We didn´t make New Years resolutions this year. Sure, we have ambitions for 2012...like doing a camp for our Kidsfest kids, starting a small group for teens, successfully finishing 2 more semesters of college, getting a German driver´s license....But we didn´t sit down and make resolutions. Resolutions, like drinking more water or getting up early to run before work are meant to be broken after a few weeks, anyway.
Instead, we looked back. 2011 was our first full (calendar) year being married. In 2011, I (Michelle) passed my German language exam allowing me to stay in the country, got 2 teaching jobs, and have stopped having headaches after church from strenuously translating the sermon. Daniel passed 2 semesters of college exams with flying colors, and we both went to our first concert as a couple when Switchfoot was playing in Cologne.
But not everything that happened in 2011 was positive. Around the time of the concert, one of the teens that normally comes to our youth cafe was killed. He was hit by a train. Some of his friends think it was because of drug use, but no one knows for sure.
It hit us really hard.

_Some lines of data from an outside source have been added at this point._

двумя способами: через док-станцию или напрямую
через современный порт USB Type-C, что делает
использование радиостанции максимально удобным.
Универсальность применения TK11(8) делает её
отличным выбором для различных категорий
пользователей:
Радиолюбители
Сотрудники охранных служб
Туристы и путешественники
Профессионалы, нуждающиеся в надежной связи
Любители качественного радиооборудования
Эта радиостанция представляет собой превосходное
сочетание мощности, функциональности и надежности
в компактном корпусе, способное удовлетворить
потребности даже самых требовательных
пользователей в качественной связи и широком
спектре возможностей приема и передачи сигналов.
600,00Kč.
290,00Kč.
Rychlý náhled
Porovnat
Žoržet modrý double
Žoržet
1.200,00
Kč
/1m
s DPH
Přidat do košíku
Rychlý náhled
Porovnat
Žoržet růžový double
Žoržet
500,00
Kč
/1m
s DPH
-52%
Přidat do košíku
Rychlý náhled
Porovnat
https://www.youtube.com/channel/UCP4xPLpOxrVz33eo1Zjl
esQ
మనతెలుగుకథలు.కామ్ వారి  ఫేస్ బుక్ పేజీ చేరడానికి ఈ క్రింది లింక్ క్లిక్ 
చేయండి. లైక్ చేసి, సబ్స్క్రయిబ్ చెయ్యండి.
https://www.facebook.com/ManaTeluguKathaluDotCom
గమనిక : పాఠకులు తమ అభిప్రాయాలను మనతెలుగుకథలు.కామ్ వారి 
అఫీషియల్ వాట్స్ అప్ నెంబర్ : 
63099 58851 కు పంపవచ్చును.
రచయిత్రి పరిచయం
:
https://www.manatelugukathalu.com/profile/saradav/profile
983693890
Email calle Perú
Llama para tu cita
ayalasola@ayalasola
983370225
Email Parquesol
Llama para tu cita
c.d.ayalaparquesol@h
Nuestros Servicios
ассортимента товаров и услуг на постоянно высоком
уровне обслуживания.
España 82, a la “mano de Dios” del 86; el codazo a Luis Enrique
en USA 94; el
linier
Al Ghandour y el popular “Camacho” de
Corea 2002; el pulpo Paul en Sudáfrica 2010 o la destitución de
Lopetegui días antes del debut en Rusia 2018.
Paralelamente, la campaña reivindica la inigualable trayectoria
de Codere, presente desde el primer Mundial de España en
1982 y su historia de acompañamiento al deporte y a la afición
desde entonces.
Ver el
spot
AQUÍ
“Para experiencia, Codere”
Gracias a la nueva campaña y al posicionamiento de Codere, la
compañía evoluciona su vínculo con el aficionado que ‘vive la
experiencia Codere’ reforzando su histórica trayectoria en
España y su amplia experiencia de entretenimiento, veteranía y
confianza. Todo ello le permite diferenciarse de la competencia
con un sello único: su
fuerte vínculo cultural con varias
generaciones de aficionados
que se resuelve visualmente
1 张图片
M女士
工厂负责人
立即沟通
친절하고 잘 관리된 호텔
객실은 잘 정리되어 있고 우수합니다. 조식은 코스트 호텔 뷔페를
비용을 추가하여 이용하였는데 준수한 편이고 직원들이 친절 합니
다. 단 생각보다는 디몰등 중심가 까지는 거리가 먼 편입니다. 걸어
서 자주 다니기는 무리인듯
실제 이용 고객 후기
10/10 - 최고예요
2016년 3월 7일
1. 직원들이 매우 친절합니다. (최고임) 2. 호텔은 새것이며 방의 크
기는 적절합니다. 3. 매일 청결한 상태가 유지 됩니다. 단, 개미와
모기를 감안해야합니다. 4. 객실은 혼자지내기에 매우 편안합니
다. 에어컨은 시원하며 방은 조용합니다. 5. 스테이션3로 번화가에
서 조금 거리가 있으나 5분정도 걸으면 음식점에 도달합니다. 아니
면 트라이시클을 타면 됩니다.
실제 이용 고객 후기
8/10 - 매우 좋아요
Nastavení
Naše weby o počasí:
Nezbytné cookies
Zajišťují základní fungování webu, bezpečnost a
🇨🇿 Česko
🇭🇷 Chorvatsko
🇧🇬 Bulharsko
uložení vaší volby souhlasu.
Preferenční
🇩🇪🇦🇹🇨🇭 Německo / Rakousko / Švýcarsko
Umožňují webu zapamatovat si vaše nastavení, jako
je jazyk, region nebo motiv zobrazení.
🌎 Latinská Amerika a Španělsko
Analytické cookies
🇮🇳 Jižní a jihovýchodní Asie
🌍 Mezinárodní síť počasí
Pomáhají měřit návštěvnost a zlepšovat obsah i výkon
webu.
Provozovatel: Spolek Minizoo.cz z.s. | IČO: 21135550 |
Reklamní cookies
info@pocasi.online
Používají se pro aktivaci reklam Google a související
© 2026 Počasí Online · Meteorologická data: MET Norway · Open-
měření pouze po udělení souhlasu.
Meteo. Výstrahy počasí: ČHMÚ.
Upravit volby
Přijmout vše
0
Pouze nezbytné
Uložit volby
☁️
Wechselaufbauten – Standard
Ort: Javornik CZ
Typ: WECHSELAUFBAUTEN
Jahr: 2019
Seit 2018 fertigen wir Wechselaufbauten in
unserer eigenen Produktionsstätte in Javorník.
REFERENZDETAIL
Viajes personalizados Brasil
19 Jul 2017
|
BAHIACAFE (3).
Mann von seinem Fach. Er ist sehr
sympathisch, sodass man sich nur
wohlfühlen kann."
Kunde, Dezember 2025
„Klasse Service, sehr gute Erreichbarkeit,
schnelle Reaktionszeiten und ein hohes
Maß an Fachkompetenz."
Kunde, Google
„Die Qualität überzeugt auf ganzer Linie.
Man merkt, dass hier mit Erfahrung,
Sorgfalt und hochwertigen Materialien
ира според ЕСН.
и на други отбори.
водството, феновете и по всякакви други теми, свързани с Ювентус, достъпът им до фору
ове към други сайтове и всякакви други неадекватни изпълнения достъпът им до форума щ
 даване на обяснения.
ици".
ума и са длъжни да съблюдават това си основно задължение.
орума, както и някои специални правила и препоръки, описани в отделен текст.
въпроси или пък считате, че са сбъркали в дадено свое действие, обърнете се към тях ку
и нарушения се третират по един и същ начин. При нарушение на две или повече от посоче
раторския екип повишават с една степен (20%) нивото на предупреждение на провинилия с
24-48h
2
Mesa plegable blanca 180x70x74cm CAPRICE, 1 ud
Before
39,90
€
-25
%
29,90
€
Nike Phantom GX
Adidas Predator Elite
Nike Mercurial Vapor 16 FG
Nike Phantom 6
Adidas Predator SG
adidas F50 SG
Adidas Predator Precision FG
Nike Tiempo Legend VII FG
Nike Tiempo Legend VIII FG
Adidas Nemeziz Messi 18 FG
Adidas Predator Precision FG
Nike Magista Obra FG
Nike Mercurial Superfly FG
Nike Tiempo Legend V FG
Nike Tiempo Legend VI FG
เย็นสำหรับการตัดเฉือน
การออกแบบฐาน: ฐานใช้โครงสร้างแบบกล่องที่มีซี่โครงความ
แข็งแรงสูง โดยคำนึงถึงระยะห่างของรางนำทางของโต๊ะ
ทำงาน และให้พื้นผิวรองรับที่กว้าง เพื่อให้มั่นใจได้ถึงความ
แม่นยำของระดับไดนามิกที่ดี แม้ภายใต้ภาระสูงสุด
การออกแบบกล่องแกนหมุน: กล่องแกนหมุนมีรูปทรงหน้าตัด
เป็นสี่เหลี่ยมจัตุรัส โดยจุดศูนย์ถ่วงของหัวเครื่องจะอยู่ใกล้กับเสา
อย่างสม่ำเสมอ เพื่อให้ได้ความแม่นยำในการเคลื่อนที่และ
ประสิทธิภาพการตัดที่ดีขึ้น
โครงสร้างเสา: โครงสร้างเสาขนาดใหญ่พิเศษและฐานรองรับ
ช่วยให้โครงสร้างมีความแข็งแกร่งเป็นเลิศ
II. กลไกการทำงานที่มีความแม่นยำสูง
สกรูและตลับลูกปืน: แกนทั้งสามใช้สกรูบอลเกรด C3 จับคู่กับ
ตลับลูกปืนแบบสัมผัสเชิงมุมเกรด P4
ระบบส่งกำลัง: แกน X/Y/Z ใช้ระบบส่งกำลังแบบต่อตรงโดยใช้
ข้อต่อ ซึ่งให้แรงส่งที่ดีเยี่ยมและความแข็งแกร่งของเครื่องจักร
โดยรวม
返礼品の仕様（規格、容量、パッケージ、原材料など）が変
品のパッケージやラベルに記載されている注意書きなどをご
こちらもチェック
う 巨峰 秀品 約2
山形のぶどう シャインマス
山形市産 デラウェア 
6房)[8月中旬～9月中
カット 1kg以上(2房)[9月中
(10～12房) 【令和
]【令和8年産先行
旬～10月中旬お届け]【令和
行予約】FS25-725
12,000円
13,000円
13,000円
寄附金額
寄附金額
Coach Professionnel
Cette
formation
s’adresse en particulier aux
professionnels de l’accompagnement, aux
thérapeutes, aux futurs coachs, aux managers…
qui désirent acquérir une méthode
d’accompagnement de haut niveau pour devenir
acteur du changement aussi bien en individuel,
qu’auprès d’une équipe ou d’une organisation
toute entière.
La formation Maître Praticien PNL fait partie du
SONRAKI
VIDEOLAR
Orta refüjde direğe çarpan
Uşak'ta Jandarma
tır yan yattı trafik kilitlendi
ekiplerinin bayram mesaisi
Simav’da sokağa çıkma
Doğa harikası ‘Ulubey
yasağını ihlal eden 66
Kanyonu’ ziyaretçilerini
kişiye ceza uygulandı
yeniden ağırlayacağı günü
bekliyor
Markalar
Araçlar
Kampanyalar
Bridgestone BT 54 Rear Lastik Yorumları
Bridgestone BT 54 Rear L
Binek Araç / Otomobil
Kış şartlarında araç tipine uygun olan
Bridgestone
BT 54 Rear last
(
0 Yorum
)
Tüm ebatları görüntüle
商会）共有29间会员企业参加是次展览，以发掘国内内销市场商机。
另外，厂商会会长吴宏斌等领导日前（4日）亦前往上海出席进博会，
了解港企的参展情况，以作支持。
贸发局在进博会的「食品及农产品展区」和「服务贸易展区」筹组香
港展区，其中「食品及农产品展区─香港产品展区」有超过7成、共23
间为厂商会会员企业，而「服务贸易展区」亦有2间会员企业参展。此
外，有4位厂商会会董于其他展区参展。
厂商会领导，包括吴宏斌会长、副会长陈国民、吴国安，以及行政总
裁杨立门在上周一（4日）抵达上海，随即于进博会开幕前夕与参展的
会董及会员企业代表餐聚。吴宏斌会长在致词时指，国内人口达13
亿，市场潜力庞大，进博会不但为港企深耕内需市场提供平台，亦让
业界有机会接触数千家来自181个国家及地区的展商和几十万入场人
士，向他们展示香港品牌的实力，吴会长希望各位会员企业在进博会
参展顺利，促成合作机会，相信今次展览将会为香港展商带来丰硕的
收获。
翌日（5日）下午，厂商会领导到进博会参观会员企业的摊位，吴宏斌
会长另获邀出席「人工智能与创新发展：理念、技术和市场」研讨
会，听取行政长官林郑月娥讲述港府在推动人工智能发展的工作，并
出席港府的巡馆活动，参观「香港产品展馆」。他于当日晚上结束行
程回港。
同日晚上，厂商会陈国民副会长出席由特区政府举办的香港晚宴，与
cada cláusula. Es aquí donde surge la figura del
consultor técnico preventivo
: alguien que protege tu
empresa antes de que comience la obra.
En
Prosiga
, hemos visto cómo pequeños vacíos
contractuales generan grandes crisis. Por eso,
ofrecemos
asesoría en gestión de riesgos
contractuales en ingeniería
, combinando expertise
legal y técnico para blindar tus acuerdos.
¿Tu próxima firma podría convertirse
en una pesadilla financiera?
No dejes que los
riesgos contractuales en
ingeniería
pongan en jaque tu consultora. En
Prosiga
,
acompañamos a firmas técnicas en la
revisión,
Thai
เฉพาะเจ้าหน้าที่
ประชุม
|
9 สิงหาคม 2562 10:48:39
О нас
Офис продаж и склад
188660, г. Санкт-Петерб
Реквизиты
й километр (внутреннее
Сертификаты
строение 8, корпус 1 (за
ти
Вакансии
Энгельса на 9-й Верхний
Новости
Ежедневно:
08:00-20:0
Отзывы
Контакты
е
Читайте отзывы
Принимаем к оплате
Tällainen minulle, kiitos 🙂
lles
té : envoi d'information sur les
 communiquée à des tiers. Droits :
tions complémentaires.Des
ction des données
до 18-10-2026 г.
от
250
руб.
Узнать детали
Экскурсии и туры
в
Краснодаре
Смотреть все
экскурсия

Not because we were particularly close to this guy, but because the whole thing was so fast and premature. One week, I talked to him down the block from our apartment about his upcoming birthday plans, and the next week he was gone. And it was so final.
Sometimes it feels like the time we have is limitless. As staff at the youth cafe, we think our teens will always come back. If they don´t want us to talk about God or pray with them, then we always have next week. And it´s often hard to talk straight to people about heaven and hell and the consequences of their decisions because we fear it sounds old fashioned. Like Jonathan Edwards and his "Sinners in the Hands of an Angry God" sermon that portrays human souls dangling on the thread over the flames of hell.
And so we don´t even mention hell. Or express the urgency the Gospel calls for. We´re afraid people will think we´re using a scare tactic to lure them to Christianity.
Until something wakes us up. Someone dies and you realize the time you had to reach out to them was not limitless. And you imagine what their soul is experiencing right now. And you start playing the "What if I had only said..." game and wish you could turn back time.
And something inside changes. Every encounter becomes urgent because you can´t shake the idea that everyone will someday come face-to-face with God.
This is the reality we want to take into 2012. The Gospel is THE great news. And each day is not a given, but an opportunity to share.